[Excerpted text Boundary: Start]
I'm searching same open source software to perform this kind of limit (without restricting and executing the limit to a variable):
$$ \lim_{(x, y)\to(0, 0)}\frac{x^3y}{x^6+y^2} $$ I've seen sage and maxima, but i don't know if they can help me... Then, if not this, can they perform double and triple integrals?
On
Not an open-source solution, but check this: https://www.wolframalpha.com/input/?i=Limit[(x^3 y)/(x^6 + y^2), {x -> 0, y -> 0}]
On
Not open source, but instead of WolframAlpha, I prefer Mathematica Online, you can sign up for free: https://www.wolframcloud.com/
Once in, write down
Limit[(x^3 y)/(x^6 + y^2), {x, y} -> {0, 0}]
and the answer is
Indeterminate
The limit does not exist since:
$\textbf{Case 1:}$ Let $(x,y) = (x, x^3)$ then we have: $$\lim_{(x, y)\to(0, 0)}\frac{x^3y}{x^6+y^2}=\lim_{(x, x^3)\to(0, 0)}\frac{x^6}{x^6+x^6}=\frac{1}{2}$$ $\textbf{Case 2:}$ Let $(x,y) = (x, 0)$ then we have: $$\lim_{(x, y)\to(0, 0)}\frac{x^3y}{x^6+y^2}=\lim_{(x, 0)\to(0, 0)}\frac{x^3 \cdot 0}{x^6}=0$$
[Excerpted text Boundary: End]
Answer these questions from the thread on computing a two-variable limit:
1. Which two programs has the person asking already looked at?
2. What result does Mathematica Online return for the Limit command?
3. In Case 1, what value does the limit reach along the path (x, x^3)?
[Given information Boundary: Start]
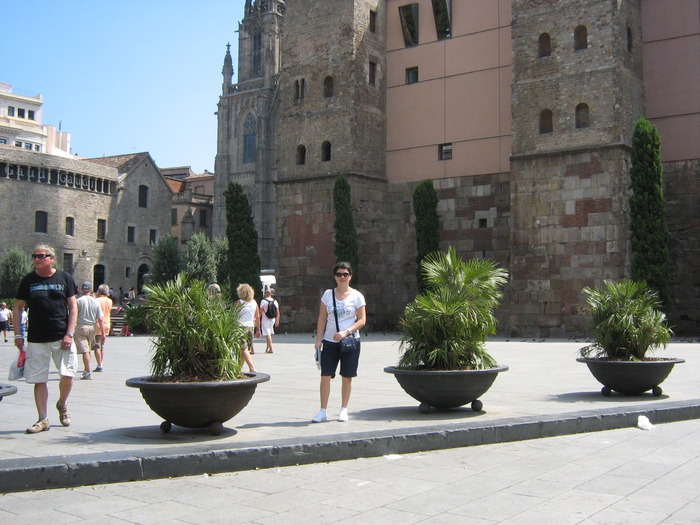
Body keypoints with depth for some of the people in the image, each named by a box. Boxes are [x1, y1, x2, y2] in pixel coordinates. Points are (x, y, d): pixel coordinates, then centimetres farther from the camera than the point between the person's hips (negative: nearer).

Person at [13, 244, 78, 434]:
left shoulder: (64, 278, 3)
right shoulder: (28, 280, 5)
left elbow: (73, 307, 3)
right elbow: (18, 307, 10)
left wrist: (69, 334, -6)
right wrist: (18, 334, 3)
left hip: (61, 337, -1)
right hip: (36, 339, 1)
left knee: (67, 375, -5)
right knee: (39, 380, 2)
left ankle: (62, 404, 24)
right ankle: (43, 419, 13)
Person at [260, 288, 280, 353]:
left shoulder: (263, 301, -10)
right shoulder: (275, 302, 4)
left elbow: (260, 312, -9)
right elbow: (278, 312, 6)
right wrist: (277, 321, 12)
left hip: (265, 320, -5)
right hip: (272, 320, 5)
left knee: (267, 335, -5)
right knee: (270, 334, 17)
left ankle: (270, 349, -10)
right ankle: (267, 348, 26)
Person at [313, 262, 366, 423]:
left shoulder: (357, 296, -1)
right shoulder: (328, 294, 6)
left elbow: (362, 320, -4)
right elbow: (322, 319, 7)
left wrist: (346, 332, -17)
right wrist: (319, 340, 1)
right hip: (329, 341, 2)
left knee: (347, 377, 5)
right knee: (325, 375, -3)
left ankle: (344, 410, 17)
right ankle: (323, 411, 4)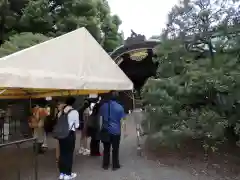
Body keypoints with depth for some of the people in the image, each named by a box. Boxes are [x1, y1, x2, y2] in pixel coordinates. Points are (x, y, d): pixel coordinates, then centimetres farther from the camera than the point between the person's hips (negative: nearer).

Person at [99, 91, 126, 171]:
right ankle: (115, 165, 18)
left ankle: (105, 165, 22)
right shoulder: (119, 107, -9)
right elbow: (122, 120, -7)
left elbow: (100, 116, 10)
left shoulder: (103, 106, 1)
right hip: (116, 131, -3)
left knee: (106, 149, 13)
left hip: (105, 130, 3)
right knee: (115, 149, 9)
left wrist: (102, 127, 21)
[Given information Boundary: End]
Exercise solution:
1. Sage and Maxima.
2. Indeterminate.
3. 1/2.